[The Mountains of California by John Muir]@TWC D-Link book
The Mountains of California

CHAPTER VII
4/16

This is a glacier meadow.

It is about a mile and a half long by a quarter of a mile wide.

The trees come pressing forward all around in close serried ranks, planting their feet exactly on its margin, and holding themselves erect, strict and orderly like soldiers on parade; thus bounding the meadow with exquisite precision, yet with free curving lines such as Nature alone can draw.
With inexpressible delight you wade out into the grassy sun-lake, feeling yourself contained in one of Nature's most sacred chambers, withdrawn from the sterner influences of the mountains, secure from all intrusion, secure from yourself, free in the universal beauty.

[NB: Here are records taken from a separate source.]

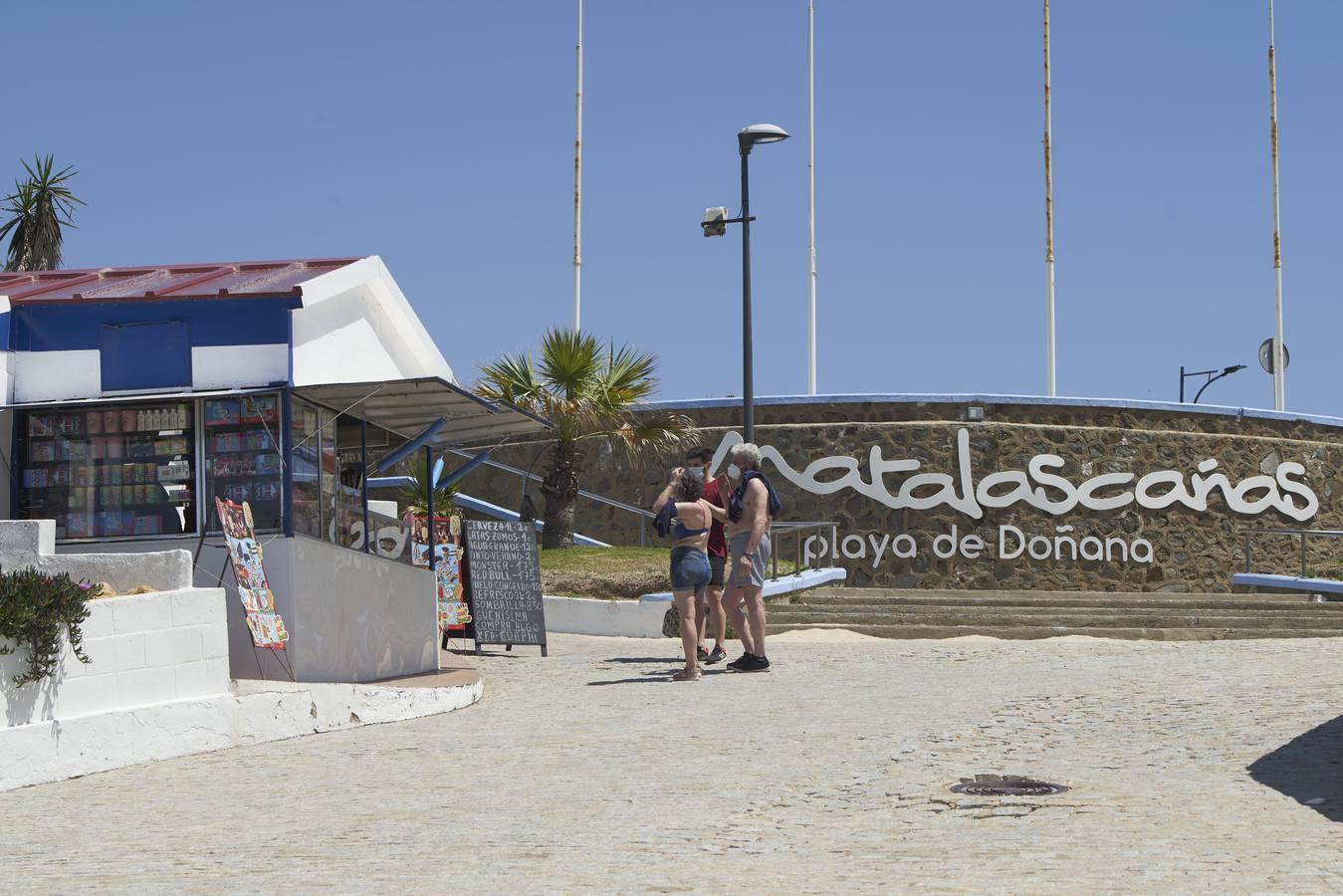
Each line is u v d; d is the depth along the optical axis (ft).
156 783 28.43
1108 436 82.53
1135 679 39.01
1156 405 83.76
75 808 26.04
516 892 18.56
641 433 79.20
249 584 35.76
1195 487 83.25
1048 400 82.64
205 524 39.75
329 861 20.90
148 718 30.83
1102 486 82.07
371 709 36.01
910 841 20.88
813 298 99.14
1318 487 85.66
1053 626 60.80
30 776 28.32
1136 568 82.02
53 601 29.27
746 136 67.46
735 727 32.94
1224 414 84.74
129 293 41.22
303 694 34.27
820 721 33.40
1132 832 20.74
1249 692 35.04
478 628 51.52
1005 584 80.74
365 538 45.75
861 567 80.84
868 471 81.35
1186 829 20.77
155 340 40.75
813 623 61.82
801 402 82.48
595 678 43.93
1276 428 85.87
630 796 25.13
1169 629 59.93
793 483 81.82
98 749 29.71
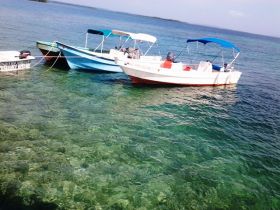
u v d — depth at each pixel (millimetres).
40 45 23188
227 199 9547
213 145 13516
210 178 10578
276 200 9875
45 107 14867
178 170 10789
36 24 54969
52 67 23391
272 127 17078
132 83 21547
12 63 20234
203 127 15609
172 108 18062
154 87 22094
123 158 11031
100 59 23234
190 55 48812
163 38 75688
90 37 50844
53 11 117812
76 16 115312
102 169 10062
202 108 18922
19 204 7852
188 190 9656
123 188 9211
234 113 18812
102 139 12297
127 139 12703
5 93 15992
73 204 8164
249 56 62875
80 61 22812
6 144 10711
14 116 13195
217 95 22594
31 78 19656
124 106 17094
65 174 9422
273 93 26281
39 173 9250
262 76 36406
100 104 16766
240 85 28031
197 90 23141
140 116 15844
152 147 12312
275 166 12273
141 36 23125
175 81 22281
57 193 8492
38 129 12297
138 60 22422
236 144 14008
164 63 22141
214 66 25938
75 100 16766
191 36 103938
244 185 10484
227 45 23891
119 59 21094
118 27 88062
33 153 10359
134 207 8430
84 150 11156
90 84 20625
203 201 9242
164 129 14539
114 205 8383
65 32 51000
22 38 35844
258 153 13320
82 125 13414
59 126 12922
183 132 14523
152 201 8820
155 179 9977
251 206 9391
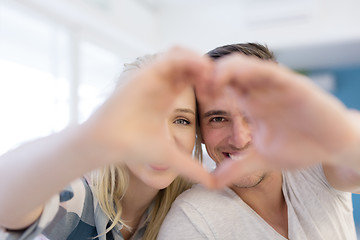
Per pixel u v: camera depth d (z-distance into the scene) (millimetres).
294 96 272
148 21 4008
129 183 821
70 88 2982
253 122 309
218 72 274
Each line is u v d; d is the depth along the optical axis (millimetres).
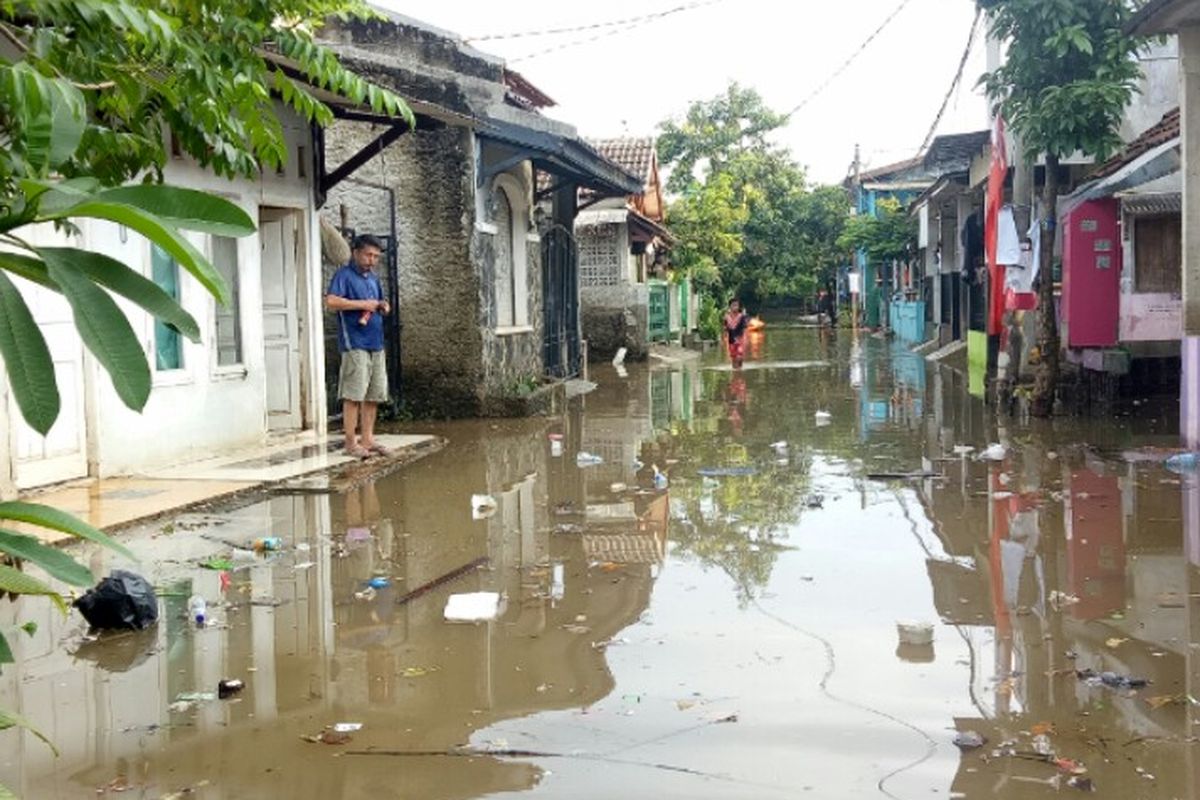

And notwithstanding the scene is so impressively spiritual, and you seem dissolved in it, yet everything about you is beating with warm, terrestrial, human love and life delightfully substantial and familiar.
The resiny pines are types of health and steadfastness; the robins feeding on the sod belong to the same species you have known since childhood; and surely these daisies, larkspurs, and goldenrods are the very friend-flowers of the old home garden.

Bees hum as in a harvest noon, butterflies waver above the flowers, and like them you lave in the vital sunshine, too richly and homogeneously joy-filled to be capable of partial thought.